Town Hall bosses want to extend the iconic Brick Lane down to the Whitechapel Road and install some “wayfinding” to help you get a purchase on it.
A plan is published online today from Tower Hamlets Council to improve street signs and add a splash of colour.
This ancient lane winds from Whitechapel up to Bethnal Green where brick kilns in Tudor times were in what were once green fields, from where the thoroughly narrow thoroughfare gets its name.
The town hall wants to extend Brick Lane going south, beyond the ‘Banglatown Arch’ on the corner of Wentworth Street and Old Montague Street, right down to the A11 Whitechapel Road itself, adding what it calls “wayfinding” signs to find your way through the maze of back streets.
That stretch has always been called Osborn Street where the old Whitechapel electricity generating station and the Osborn garage used to be years ago.
This often foxed tourists emerging from the Underground looking for “The Lane”, not realising you have to walk along Osborn Street first, before coming face-to-face with the Banglatown Arch that marks the real start of Brick Lane.
“This is one of our most historic neighbourhoods,” mayor John Biggs would tell those tourists, perhaps pointing to the arch. “The much-needed investment makes Brick Lane more attractive.”
The “investment” would include street lighting to help Brick Lane’s “high street businesses”, those these are technically not in Whitechapel High Street itself, if anyone had told the town hall.
Public consultations are now under way, including whether to rename Osborn Street “Lower Brick Lane” and refurbish the rusting arch after three decades.
There would be more greenery, seats and “wayfinding” signs like the orange one they want splashed on the tarmac telling outsiders “You are now on Lower Brick Lane” approaching the arch like Berlin’s Checkpoint Charlie during the Cold War.
Businesses are facing some of the toughest conditions in generations, the town hall admits.
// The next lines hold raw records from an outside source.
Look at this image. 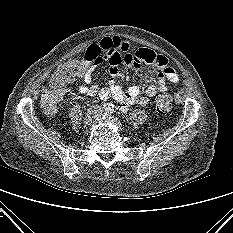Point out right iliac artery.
I'll use <instances>...</instances> for the list:
<instances>
[{"instance_id": "82829eb1", "label": "right iliac artery", "mask_w": 233, "mask_h": 233, "mask_svg": "<svg viewBox=\"0 0 233 233\" xmlns=\"http://www.w3.org/2000/svg\"><path fill=\"white\" fill-rule=\"evenodd\" d=\"M110 108H111V105L108 104V103H107V104H104L103 107H102V109L105 110V111H109Z\"/></svg>"}]
</instances>
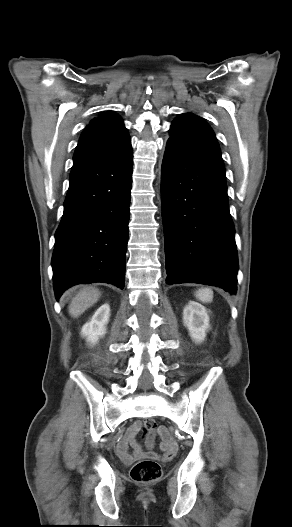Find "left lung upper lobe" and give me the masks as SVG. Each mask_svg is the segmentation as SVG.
Wrapping results in <instances>:
<instances>
[{"mask_svg": "<svg viewBox=\"0 0 292 527\" xmlns=\"http://www.w3.org/2000/svg\"><path fill=\"white\" fill-rule=\"evenodd\" d=\"M169 131L168 143L222 159L215 134L201 117L181 114L173 121Z\"/></svg>", "mask_w": 292, "mask_h": 527, "instance_id": "1", "label": "left lung upper lobe"}]
</instances>
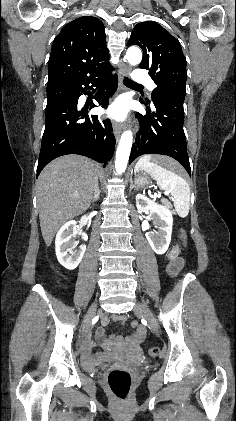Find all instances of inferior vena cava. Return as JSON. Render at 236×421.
Listing matches in <instances>:
<instances>
[{"mask_svg": "<svg viewBox=\"0 0 236 421\" xmlns=\"http://www.w3.org/2000/svg\"><path fill=\"white\" fill-rule=\"evenodd\" d=\"M95 194L97 196V194H98V186H97V188H95L94 196H95Z\"/></svg>", "mask_w": 236, "mask_h": 421, "instance_id": "1", "label": "inferior vena cava"}]
</instances>
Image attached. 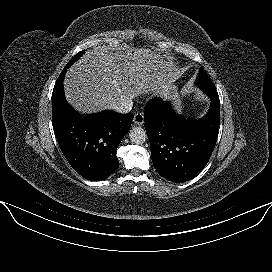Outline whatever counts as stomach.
<instances>
[{
    "instance_id": "obj_1",
    "label": "stomach",
    "mask_w": 272,
    "mask_h": 272,
    "mask_svg": "<svg viewBox=\"0 0 272 272\" xmlns=\"http://www.w3.org/2000/svg\"><path fill=\"white\" fill-rule=\"evenodd\" d=\"M167 96L169 97V98H178V93H177V89H176V87L175 86H170L169 88H168V91H167ZM180 108H181V103L179 102V101H177L176 102V109H178V110H180Z\"/></svg>"
}]
</instances>
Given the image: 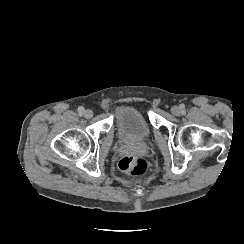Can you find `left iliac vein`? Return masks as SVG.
Returning <instances> with one entry per match:
<instances>
[{"instance_id":"left-iliac-vein-1","label":"left iliac vein","mask_w":244,"mask_h":244,"mask_svg":"<svg viewBox=\"0 0 244 244\" xmlns=\"http://www.w3.org/2000/svg\"><path fill=\"white\" fill-rule=\"evenodd\" d=\"M171 113L175 116L181 115V109L178 106H173L171 108Z\"/></svg>"}]
</instances>
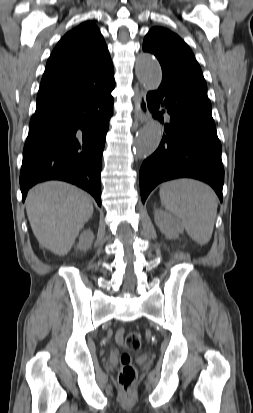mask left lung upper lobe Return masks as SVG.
Here are the masks:
<instances>
[{
    "label": "left lung upper lobe",
    "mask_w": 253,
    "mask_h": 413,
    "mask_svg": "<svg viewBox=\"0 0 253 413\" xmlns=\"http://www.w3.org/2000/svg\"><path fill=\"white\" fill-rule=\"evenodd\" d=\"M143 50L159 60L162 82L192 88L207 95L201 68L191 49L178 35L163 27H153L144 38Z\"/></svg>",
    "instance_id": "1"
}]
</instances>
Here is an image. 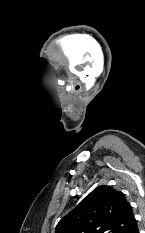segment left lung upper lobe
Segmentation results:
<instances>
[{"label":"left lung upper lobe","instance_id":"5c2ea615","mask_svg":"<svg viewBox=\"0 0 145 233\" xmlns=\"http://www.w3.org/2000/svg\"><path fill=\"white\" fill-rule=\"evenodd\" d=\"M135 225L125 195L102 185L59 221L55 233H130Z\"/></svg>","mask_w":145,"mask_h":233}]
</instances>
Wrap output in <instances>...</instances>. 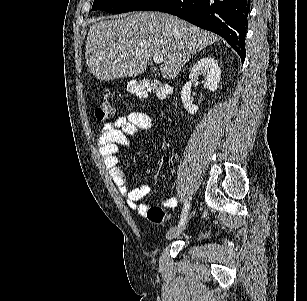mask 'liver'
<instances>
[{"label": "liver", "instance_id": "obj_1", "mask_svg": "<svg viewBox=\"0 0 307 301\" xmlns=\"http://www.w3.org/2000/svg\"><path fill=\"white\" fill-rule=\"evenodd\" d=\"M92 20L85 62L100 80L143 74L154 54L163 56V78H175L185 62L220 36L167 12H130L124 18ZM123 48V50H121Z\"/></svg>", "mask_w": 307, "mask_h": 301}]
</instances>
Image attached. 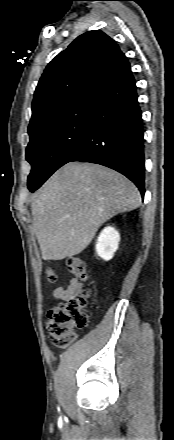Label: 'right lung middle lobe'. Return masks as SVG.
I'll list each match as a JSON object with an SVG mask.
<instances>
[{
  "label": "right lung middle lobe",
  "instance_id": "1",
  "mask_svg": "<svg viewBox=\"0 0 174 440\" xmlns=\"http://www.w3.org/2000/svg\"><path fill=\"white\" fill-rule=\"evenodd\" d=\"M94 105L95 95L88 94L29 126L26 159L32 166L28 176L30 191L43 184L75 152L84 138Z\"/></svg>",
  "mask_w": 174,
  "mask_h": 440
}]
</instances>
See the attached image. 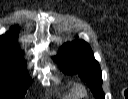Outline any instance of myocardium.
<instances>
[{
	"label": "myocardium",
	"instance_id": "myocardium-1",
	"mask_svg": "<svg viewBox=\"0 0 128 99\" xmlns=\"http://www.w3.org/2000/svg\"><path fill=\"white\" fill-rule=\"evenodd\" d=\"M76 90H77V93L80 95V96H84L86 95V89L83 85L79 84L76 86Z\"/></svg>",
	"mask_w": 128,
	"mask_h": 99
}]
</instances>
The lockdown doesn’t help.
The council’s lead member for economic growth, Motin Uz-Zaman, is adamant: “We want to make Brick Lane a great destination for visitors and more pleasant for the community.”
The Brick Lane plans have gone online for public comment.
The move comes just a week after the Spitalfields Forum, now joined by TV’s famous architectural expert Dan Cruickshank, submitted its Neighgbourhood Plan for the future of the ancient parish with Brick Lane at its ground zero.
The forum’s southern boundary, ironically, is right on the spot where the arch tells you that Brick Lane starts here—just like Checkpoint Charlie.